TASK STATEMENT =>
Lines in the listing below that contain the string "perf" are to be found and copied.

MATERIAL PROVIDED =>

[Start of Attachment]

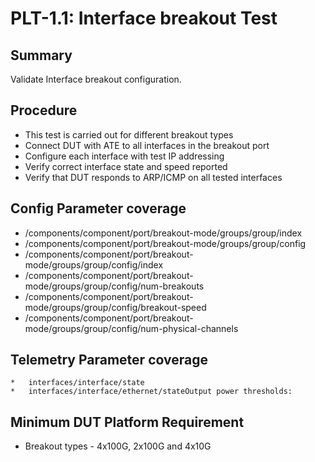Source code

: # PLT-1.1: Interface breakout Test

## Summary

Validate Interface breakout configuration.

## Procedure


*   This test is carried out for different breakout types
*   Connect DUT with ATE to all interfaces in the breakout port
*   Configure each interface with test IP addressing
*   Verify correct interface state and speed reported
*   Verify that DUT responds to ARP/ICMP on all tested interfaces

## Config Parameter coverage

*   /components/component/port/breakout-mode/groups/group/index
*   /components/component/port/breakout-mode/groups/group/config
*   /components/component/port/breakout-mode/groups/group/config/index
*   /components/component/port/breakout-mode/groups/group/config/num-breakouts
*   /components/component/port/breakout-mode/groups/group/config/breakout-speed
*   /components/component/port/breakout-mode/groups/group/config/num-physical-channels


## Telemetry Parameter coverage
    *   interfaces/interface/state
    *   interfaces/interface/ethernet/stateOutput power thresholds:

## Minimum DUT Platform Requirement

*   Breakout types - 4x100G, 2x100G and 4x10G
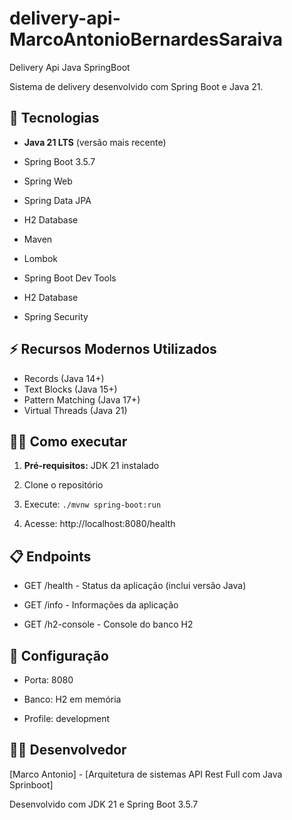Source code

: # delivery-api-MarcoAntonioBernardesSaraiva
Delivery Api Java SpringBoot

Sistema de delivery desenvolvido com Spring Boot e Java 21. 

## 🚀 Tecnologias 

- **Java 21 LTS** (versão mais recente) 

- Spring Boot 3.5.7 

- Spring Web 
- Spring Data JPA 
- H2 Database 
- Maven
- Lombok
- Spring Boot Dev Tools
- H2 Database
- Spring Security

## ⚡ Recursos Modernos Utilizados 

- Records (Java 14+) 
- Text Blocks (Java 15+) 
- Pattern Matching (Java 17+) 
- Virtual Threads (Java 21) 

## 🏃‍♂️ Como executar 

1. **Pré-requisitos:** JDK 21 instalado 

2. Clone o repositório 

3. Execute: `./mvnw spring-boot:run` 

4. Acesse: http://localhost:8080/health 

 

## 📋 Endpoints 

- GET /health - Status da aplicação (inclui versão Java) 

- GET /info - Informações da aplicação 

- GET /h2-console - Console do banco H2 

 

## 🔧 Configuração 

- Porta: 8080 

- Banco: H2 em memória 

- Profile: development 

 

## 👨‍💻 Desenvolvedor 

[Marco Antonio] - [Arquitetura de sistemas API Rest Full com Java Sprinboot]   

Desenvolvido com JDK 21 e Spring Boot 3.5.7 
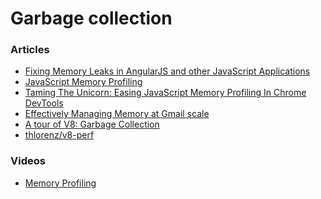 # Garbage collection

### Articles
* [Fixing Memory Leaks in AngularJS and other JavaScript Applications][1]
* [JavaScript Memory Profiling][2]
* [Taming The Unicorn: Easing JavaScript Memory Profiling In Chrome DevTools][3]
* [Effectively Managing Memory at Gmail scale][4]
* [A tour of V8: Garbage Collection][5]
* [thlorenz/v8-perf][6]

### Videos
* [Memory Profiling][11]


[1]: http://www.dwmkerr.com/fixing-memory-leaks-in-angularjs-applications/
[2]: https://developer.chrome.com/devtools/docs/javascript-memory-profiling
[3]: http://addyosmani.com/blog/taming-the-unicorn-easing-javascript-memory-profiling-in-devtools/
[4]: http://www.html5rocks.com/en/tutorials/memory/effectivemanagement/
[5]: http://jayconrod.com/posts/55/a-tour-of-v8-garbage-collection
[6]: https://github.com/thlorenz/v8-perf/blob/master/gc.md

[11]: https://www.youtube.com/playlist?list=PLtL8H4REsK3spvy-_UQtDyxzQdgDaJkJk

[End of Attachment]

RESPONSE TO THIS EXERCISE =>
* [thlorenz/v8-perf][6]
[6]: https://github.com/thlorenz/v8-perf/blob/master/gc.md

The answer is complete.